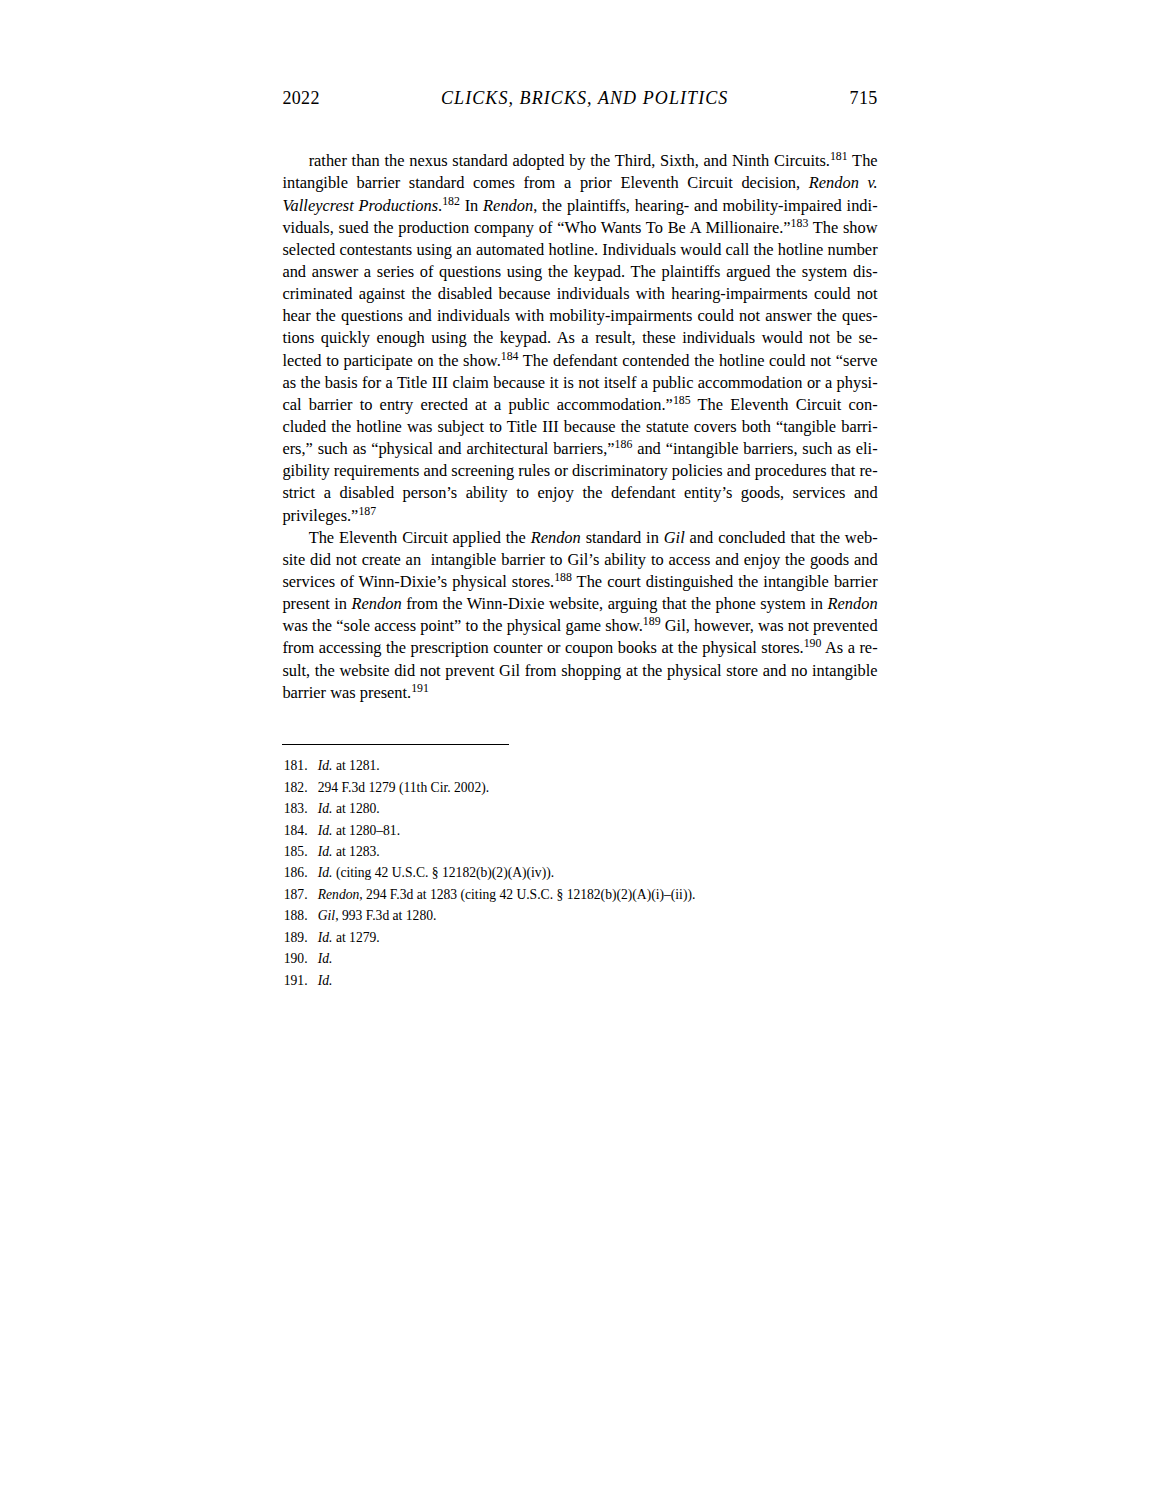2022 CLICKS, BRICKS, AND POLITICS 715
rather than the nexus standard adopted by the Third, Sixth, and Ninth Circuits.181 The intangible barrier standard comes from a prior Eleventh Circuit decision, Rendon v. Valleycrest Productions.182 In Rendon, the plaintiffs, hearing- and mobility-impaired individuals, sued the production company of “Who Wants To Be A Millionaire.”183 The show selected contestants using an automated hotline. Individuals would call the hotline number and answer a series of questions using the keypad. The plaintiffs argued the system discriminated against the disabled because individuals with hearing-impairments could not hear the questions and individuals with mobility-impairments could not answer the questions quickly enough using the keypad. As a result, these individuals would not be selected to participate on the show.184 The defendant contended the hotline could not “serve as the basis for a Title III claim because it is not itself a public accommodation or a physical barrier to entry erected at a public accommodation.”185 The Eleventh Circuit concluded the hotline was subject to Title III because the statute covers both “tangible barriers,” such as “physical and architectural barriers,”186 and “intangible barriers, such as eligibility requirements and screening rules or discriminatory policies and procedures that restrict a disabled person’s ability to enjoy the defendant entity’s goods, services and privileges.”187
The Eleventh Circuit applied the Rendon standard in Gil and concluded that the website did not create an intangible barrier to Gil’s ability to access and enjoy the goods and services of Winn-Dixie’s physical stores.188 The court distinguished the intangible barrier present in Rendon from the Winn-Dixie website, arguing that the phone system in Rendon was the “sole access point” to the physical game show.189 Gil, however, was not prevented from accessing the prescription counter or coupon books at the physical stores.190 As a result, the website did not prevent Gil from shopping at the physical store and no intangible barrier was present.191
181. Id. at 1281.
182. 294 F.3d 1279 (11th Cir. 2002).
183. Id. at 1280.
184. Id. at 1280–81.
185. Id. at 1283.
186. Id. (citing 42 U.S.C. § 12182(b)(2)(A)(iv)).
187. Rendon, 294 F.3d at 1283 (citing 42 U.S.C. § 12182(b)(2)(A)(i)–(ii)).
188. Gil, 993 F.3d at 1280.
189. Id. at 1279.
190. Id.
191. Id.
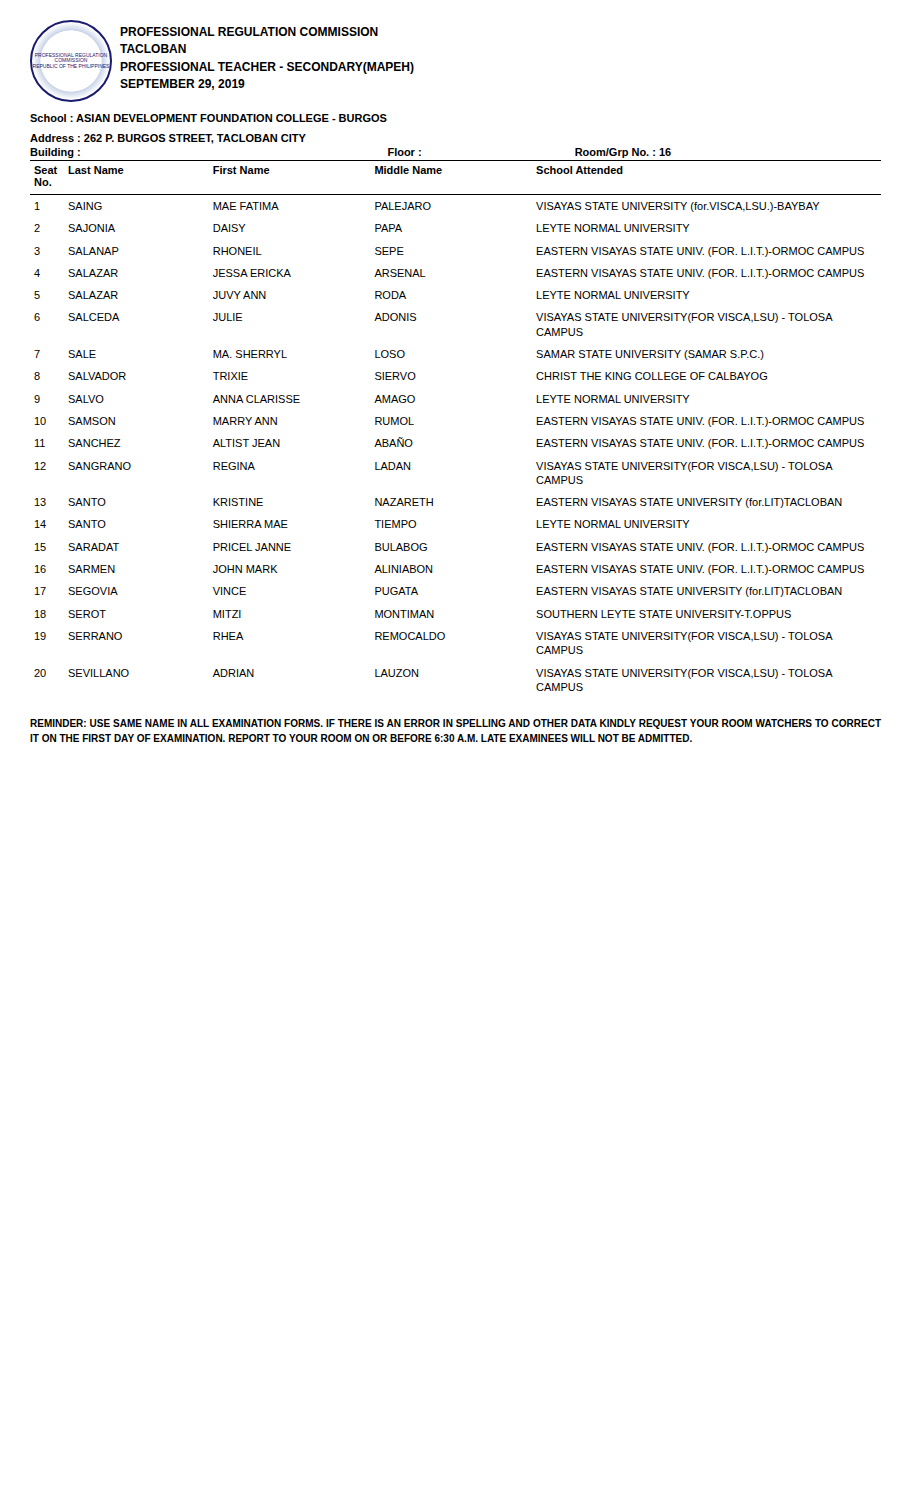PROFESSIONAL REGULATION
COMMISSION
REPUBLIC OF THE PHILIPPINES
PROFESSIONAL REGULATION COMMISSION
TACLOBAN
PROFESSIONAL TEACHER - SECONDARY(MAPEH)
SEPTEMBER 29, 2019
School : ASIAN DEVELOPMENT FOUNDATION COLLEGE - BURGOS
Address : 262 P. BURGOS STREET, TACLOBAN CITY
Building :
Floor :
Room/Grp No. : 16
| Seat No. | Last Name | First Name | Middle Name | School Attended |
| --- | --- | --- | --- | --- |
| 1 | SAING | MAE FATIMA | PALEJARO | VISAYAS STATE UNIVERSITY (for.VISCA,LSU.)-BAYBAY |
| 2 | SAJONIA | DAISY | PAPA | LEYTE NORMAL UNIVERSITY |
| 3 | SALANAP | RHONEIL | SEPE | EASTERN VISAYAS STATE UNIV. (FOR. L.I.T.)-ORMOC CAMPUS |
| 4 | SALAZAR | JESSA ERICKA | ARSENAL | EASTERN VISAYAS STATE UNIV. (FOR. L.I.T.)-ORMOC CAMPUS |
| 5 | SALAZAR | JUVY ANN | RODA | LEYTE NORMAL UNIVERSITY |
| 6 | SALCEDA | JULIE | ADONIS | VISAYAS STATE UNIVERSITY(FOR VISCA,LSU) - TOLOSA CAMPUS |
| 7 | SALE | MA. SHERRYL | LOSO | SAMAR STATE UNIVERSITY (SAMAR S.P.C.) |
| 8 | SALVADOR | TRIXIE | SIERVO | CHRIST THE KING COLLEGE OF CALBAYOG |
| 9 | SALVO | ANNA CLARISSE | AMAGO | LEYTE NORMAL UNIVERSITY |
| 10 | SAMSON | MARRY ANN | RUMOL | EASTERN VISAYAS STATE UNIV. (FOR. L.I.T.)-ORMOC CAMPUS |
| 11 | SANCHEZ | ALTIST JEAN | ABAÑO | EASTERN VISAYAS STATE UNIV. (FOR. L.I.T.)-ORMOC CAMPUS |
| 12 | SANGRANO | REGINA | LADAN | VISAYAS STATE UNIVERSITY(FOR VISCA,LSU) - TOLOSA CAMPUS |
| 13 | SANTO | KRISTINE | NAZARETH | EASTERN VISAYAS STATE UNIVERSITY (for.LIT)TACLOBAN |
| 14 | SANTO | SHIERRA MAE | TIEMPO | LEYTE NORMAL UNIVERSITY |
| 15 | SARADAT | PRICEL JANNE | BULABOG | EASTERN VISAYAS STATE UNIV. (FOR. L.I.T.)-ORMOC CAMPUS |
| 16 | SARMEN | JOHN MARK | ALINIABON | EASTERN VISAYAS STATE UNIV. (FOR. L.I.T.)-ORMOC CAMPUS |
| 17 | SEGOVIA | VINCE | PUGATA | EASTERN VISAYAS STATE UNIVERSITY (for.LIT)TACLOBAN |
| 18 | SEROT | MITZI | MONTIMAN | SOUTHERN LEYTE STATE UNIVERSITY-T.OPPUS |
| 19 | SERRANO | RHEA | REMOCALDO | VISAYAS STATE UNIVERSITY(FOR VISCA,LSU) - TOLOSA CAMPUS |
| 20 | SEVILLANO | ADRIAN | LAUZON | VISAYAS STATE UNIVERSITY(FOR VISCA,LSU) - TOLOSA CAMPUS |
REMINDER: USE SAME NAME IN ALL EXAMINATION FORMS. IF THERE IS AN ERROR IN SPELLING AND OTHER DATA KINDLY REQUEST YOUR ROOM WATCHERS TO CORRECT IT ON THE FIRST DAY OF EXAMINATION. REPORT TO YOUR ROOM ON OR BEFORE 6:30 A.M. LATE EXAMINEES WILL NOT BE ADMITTED.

#### TASK ITEM
Filter the entries by the string "BURGOS" and copy each matching line.

#### RESPONSE AREA
School : ASIAN DEVELOPMENT FOUNDATION COLLEGE - BURGOS
Address : 262 P. BURGOS STREET, TACLOBAN CITY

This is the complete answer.